At every turn in the story, the original position of the auto company execs who resisted putting the things in cars, has been validated. The politicians, lawyers, and journalists who built careers on both sides of the issue (first claiming the car companies were evil for NOT including the bags, and then attacking them for harming people with the bags) never actually did anything productive and difficult themselves. The air bag is a good idea and was a good idea when the auto companies came up with it long ago, but this legal/political/journalistic whiplash is actually a negative thing - it creates an environment where companies are
Instead of putting "AIRBAG" or "SRS" on the steering wheel, they should instead label it "FRONT TOWARD ENEMY."
Oh, no! You have walked into the slavering fangs of a lurking grue!
Clearly these were installed incorrectly by racist men. Everything Japanese is perfectly awesome and awesomely perfect.
I assume Takata will do what Federal Pacific did when it was discovered their residential Stab-Lock circuit breakers were defective (and that they had willfully falsified test reports for years): declare bankruptcy and close up shop, leaving US consumers like me with circuit breakers that do not break (leading to house fires) and now 'safety devices' that can kill you with shrapnel.
The Miracle of the Marketplace, indeed.
this is the inverse (contrapositive? i didn't pay that much attention in logic101;-) of one of stan mott's cartoons in car&driver waaaay back when...in addition to his brilliant cyclops series (recently introduced as the tata nano https://www.carthrottle.com/po... ;-) he mocked safety regs with a cartoon of ppl driving around in federal safety tanks ramming anyone who got in their way;-}
http://www.deansgarage.com/201...
http://www.darkroastedblend.co...
That the report you cite covers the mid to late 1990s and not the 1960s or 1970s when the airbag tech was truly not ready or the 1980s when it was still not really ready.
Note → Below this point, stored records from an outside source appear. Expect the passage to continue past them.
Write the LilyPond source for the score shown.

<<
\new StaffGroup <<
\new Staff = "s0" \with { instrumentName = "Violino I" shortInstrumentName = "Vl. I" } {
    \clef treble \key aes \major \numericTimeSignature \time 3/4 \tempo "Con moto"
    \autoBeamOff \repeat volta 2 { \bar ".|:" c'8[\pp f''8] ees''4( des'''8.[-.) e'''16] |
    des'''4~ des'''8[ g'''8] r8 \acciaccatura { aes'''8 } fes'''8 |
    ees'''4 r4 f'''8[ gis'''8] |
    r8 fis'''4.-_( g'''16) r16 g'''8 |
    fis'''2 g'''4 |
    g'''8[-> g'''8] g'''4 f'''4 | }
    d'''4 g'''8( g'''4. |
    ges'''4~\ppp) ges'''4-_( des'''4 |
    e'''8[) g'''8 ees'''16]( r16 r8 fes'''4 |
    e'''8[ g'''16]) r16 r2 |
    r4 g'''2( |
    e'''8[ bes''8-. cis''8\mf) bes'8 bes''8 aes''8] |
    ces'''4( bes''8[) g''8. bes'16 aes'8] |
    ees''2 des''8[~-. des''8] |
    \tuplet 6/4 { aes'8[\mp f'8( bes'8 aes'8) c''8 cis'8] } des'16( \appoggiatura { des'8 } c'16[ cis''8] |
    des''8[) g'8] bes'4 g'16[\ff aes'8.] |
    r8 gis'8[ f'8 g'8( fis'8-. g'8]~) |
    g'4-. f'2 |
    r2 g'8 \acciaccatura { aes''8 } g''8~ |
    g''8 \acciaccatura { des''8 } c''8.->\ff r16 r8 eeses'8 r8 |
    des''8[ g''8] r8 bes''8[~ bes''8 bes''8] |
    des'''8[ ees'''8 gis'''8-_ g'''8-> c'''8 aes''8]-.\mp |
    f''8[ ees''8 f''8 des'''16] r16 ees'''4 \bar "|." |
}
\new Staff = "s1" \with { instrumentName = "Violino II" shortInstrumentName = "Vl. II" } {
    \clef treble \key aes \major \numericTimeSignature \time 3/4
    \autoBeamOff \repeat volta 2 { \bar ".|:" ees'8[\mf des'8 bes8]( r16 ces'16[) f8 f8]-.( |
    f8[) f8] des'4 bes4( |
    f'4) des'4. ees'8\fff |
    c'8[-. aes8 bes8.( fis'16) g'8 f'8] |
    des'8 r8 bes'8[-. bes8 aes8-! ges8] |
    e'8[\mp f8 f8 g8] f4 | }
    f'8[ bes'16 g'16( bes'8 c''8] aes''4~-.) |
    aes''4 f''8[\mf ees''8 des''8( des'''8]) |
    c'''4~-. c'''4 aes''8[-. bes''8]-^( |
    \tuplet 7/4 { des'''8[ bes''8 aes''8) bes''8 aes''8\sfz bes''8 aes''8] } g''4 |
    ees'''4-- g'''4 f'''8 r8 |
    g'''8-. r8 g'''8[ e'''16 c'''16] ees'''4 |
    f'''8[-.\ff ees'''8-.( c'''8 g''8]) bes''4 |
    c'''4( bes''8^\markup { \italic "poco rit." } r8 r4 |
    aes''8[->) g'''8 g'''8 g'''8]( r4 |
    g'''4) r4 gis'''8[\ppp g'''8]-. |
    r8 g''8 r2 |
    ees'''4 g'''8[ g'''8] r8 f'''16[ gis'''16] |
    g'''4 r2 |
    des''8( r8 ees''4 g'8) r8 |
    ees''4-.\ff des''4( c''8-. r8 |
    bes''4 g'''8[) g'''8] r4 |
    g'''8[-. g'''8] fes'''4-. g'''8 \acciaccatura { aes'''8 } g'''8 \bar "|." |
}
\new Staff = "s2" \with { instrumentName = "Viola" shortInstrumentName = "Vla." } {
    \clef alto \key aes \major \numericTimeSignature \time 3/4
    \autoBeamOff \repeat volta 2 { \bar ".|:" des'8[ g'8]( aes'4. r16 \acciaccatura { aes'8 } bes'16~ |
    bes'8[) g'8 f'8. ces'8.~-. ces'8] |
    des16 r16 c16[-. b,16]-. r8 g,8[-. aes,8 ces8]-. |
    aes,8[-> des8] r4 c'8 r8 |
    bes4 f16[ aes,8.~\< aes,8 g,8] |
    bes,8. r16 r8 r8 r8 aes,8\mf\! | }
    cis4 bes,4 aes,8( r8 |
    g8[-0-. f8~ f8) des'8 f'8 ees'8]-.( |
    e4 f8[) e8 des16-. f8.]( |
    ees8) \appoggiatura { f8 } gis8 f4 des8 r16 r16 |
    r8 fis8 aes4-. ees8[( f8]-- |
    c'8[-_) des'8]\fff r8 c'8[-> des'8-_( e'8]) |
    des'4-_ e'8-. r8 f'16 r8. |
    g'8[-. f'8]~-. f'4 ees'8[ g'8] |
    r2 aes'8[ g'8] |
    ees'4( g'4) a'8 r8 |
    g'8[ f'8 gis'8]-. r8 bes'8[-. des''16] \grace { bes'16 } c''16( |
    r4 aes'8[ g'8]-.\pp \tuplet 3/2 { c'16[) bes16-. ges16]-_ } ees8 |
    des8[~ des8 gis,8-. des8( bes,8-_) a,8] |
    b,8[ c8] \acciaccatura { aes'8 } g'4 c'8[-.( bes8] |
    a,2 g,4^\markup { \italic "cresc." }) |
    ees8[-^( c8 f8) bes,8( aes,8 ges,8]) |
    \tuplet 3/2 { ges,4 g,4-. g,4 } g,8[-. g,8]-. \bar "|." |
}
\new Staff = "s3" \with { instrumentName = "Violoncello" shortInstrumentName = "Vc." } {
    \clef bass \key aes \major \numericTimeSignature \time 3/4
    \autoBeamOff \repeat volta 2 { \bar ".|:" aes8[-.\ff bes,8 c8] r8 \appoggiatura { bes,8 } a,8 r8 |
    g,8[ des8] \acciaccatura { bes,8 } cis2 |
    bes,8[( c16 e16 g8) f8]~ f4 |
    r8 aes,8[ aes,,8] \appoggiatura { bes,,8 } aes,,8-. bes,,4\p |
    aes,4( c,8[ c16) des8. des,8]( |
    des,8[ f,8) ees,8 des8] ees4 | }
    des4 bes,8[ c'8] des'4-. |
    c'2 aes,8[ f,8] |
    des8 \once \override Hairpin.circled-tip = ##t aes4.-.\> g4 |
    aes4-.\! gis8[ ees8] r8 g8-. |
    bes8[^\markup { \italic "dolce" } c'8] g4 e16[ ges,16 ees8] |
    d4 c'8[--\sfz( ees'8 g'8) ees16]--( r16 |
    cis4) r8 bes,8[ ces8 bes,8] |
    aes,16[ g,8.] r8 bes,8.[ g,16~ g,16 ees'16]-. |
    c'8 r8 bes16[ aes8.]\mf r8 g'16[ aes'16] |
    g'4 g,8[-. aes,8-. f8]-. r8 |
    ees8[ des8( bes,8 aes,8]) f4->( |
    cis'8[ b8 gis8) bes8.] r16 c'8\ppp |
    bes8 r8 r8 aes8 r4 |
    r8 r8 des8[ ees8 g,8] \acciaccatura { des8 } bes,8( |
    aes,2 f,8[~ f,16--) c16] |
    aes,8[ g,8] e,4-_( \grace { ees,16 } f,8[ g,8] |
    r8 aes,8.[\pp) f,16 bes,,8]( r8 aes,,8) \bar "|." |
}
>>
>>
If some new government-mandated safety tech is anything less that completely reliable after decades, then there's more at work than just greedy execs. Sometimes the tech itself is not ready. Sometimes the basic tech is ready but the manufacturing capability is not yet up to speed (i.e. process controls, tolerances, consistency, etc still lacking). As with most technology, and contrary to what lawyers,journalists, and politicians may say, it's usually multiple problems that pile up that lead to a disaster and not some simple thing like a greed-head CEO (of which there are plenty in all industries without daily disasters in all industries).